### Actions to take
**1)** Using the abstract on GABA-A receptor α subunits, decide whether each statement below agrees with the text. Answer yes or no, and quote the deciding words.
(a) The decay time of mIPSCs doubled between DIV6 and DIV12.
(b) The α5 subunit was not detected.
(c) Synaptic charge transfer differed between +/+ and −/− cells from the earliest time point.
**2)** Turn the paragraph of the abstract on GABA-A receptor α subunits that begins "Distinct α subunit subtypes in the molecular assembly" into a shorter bulleted list, keeping its main facts.
**3)** Answer these questions from the abstract on GABA-A receptor α subunits.
(a) Which neurons were studied, and in what kind of cultures?
(b) Which α subunit decreased in expression with development in −/− cells?
(c) Which two measures increased with development in +/+ cells but not in −/− cells?

### Exercise text
.....
Expression of Distinct α Subunits of GABAAReceptor Regulates Inhibitory Synaptic Strength

Abstract

Distinct α subunit subtypes in the molecular assembly of GABA_Areceptors are a critical determinant of the functional properties of inhibitory synapses and their modulation by a range of pharmacological agents. We investigated the contribution of these subunits to the developmental changes of inhibitory synapses in cerebellar granule neurons in primary cultures from wild-type and α1 subunit −/− mice. The decay time of miniature inhibitory postsynaptic currents (mIPSCs) halved between 6 days in vitro (DIV6) and DIV12. This was paralleled by the decrease of α2 and α3 subunits, the increase of α1 and α6 subunits expression at synapses, and changes in the action of selective α subunit modulators. A small but significant shortening of mIPSCs was observed with development in cells from −/− mice together with a decrease in the expression of α3 subunit. In contrast, the expression of α2 subunit at inhibitory synapses in −/− cells was significantly higher than in +/+ cells at DIV11-12. α5 subunit was not detected, and increased sensitivity to a selective α4/α6 subunit agonist suggests increased expression of extrasynaptic receptors in −/− mice. β2/β3 subunit expression and loreclezole sensitivity increased with development in +/+ but not in −/− cells, supporting the preferential association of the α1 with the β2 subunit. Synaptic charge transfer strongly decreased with development but was not different between cells in the +/+ and −/− groups until DIV11-12. Our results uncover a pattern of sequential expression of α subunits underlying the changes in functional efficacy of GABAergic networks with development.
.....
Stored data:
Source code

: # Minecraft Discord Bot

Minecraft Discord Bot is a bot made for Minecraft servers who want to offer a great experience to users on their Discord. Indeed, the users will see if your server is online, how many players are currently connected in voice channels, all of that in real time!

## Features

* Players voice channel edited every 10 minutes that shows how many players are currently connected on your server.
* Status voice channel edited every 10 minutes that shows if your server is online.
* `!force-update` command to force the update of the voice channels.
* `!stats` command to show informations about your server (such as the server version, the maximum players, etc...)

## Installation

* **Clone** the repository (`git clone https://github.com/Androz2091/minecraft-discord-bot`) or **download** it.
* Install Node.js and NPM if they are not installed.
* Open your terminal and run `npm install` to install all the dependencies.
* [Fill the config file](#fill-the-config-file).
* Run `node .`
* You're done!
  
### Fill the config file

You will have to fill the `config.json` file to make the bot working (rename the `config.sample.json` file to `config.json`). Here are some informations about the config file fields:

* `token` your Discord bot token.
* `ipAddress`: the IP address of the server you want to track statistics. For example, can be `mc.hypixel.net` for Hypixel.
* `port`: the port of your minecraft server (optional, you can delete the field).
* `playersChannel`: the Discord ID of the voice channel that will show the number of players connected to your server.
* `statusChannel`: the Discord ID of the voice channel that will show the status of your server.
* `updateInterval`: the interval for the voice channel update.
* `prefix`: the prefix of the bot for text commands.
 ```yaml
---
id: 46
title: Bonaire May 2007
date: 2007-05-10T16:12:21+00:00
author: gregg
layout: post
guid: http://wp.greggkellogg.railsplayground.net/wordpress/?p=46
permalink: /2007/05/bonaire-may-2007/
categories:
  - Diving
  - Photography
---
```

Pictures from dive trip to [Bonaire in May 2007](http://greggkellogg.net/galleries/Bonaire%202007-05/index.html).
.....
### Task-by-task outputs
**1)**
(a) No: "The decay time of miniature inhibitory postsynaptic currents (mIPSCs) halved between 6 days in vitro (DIV6) and DIV12."
(b) Yes: "α5 subunit was not detected"
(c) No: "was not different between cells in the +/+ and −/− groups until DIV11-12"

**2)**
- Distinct α subunit subtypes of GABA-A receptors critically determine how inhibitory synapses function and how a range of pharmacological agents modulates them.
- The study used cerebellar granule neurons in primary cultures from wild-type and α1 subunit −/− mice.
- In wild-type cells, mIPSC decay time halved between DIV6 and DIV12.
  - At synapses, α2 and α3 expression decreased and α1 and α6 expression increased.
  - The actions of selective α subunit modulators changed.
- In −/− cells, mIPSCs shortened slightly but significantly with development, and α3 expression decreased.
  - Synaptic α2 expression was significantly higher than in +/+ cells at DIV11-12.
- α5 was not detected.
- Increased sensitivity to a selective α4/α6 agonist suggests more extrasynaptic receptors in −/− mice.
- β2/β3 expression and loreclezole sensitivity increased with development only in +/+ cells. This supports a preferential association of α1 with β2.
- Synaptic charge transfer strongly decreased with development. It did not differ between +/+ and −/− cells until DIV11-12.
- Sequential expression of α subunits underlies the developmental changes in the functional efficacy of GABAergic networks.

**3)**
(a) Cerebellar granule neurons, in primary cultures from wild-type and α1 subunit −/− mice.
(b) The α3 subunit.
(c) β2/β3 subunit expression and loreclezole sensitivity.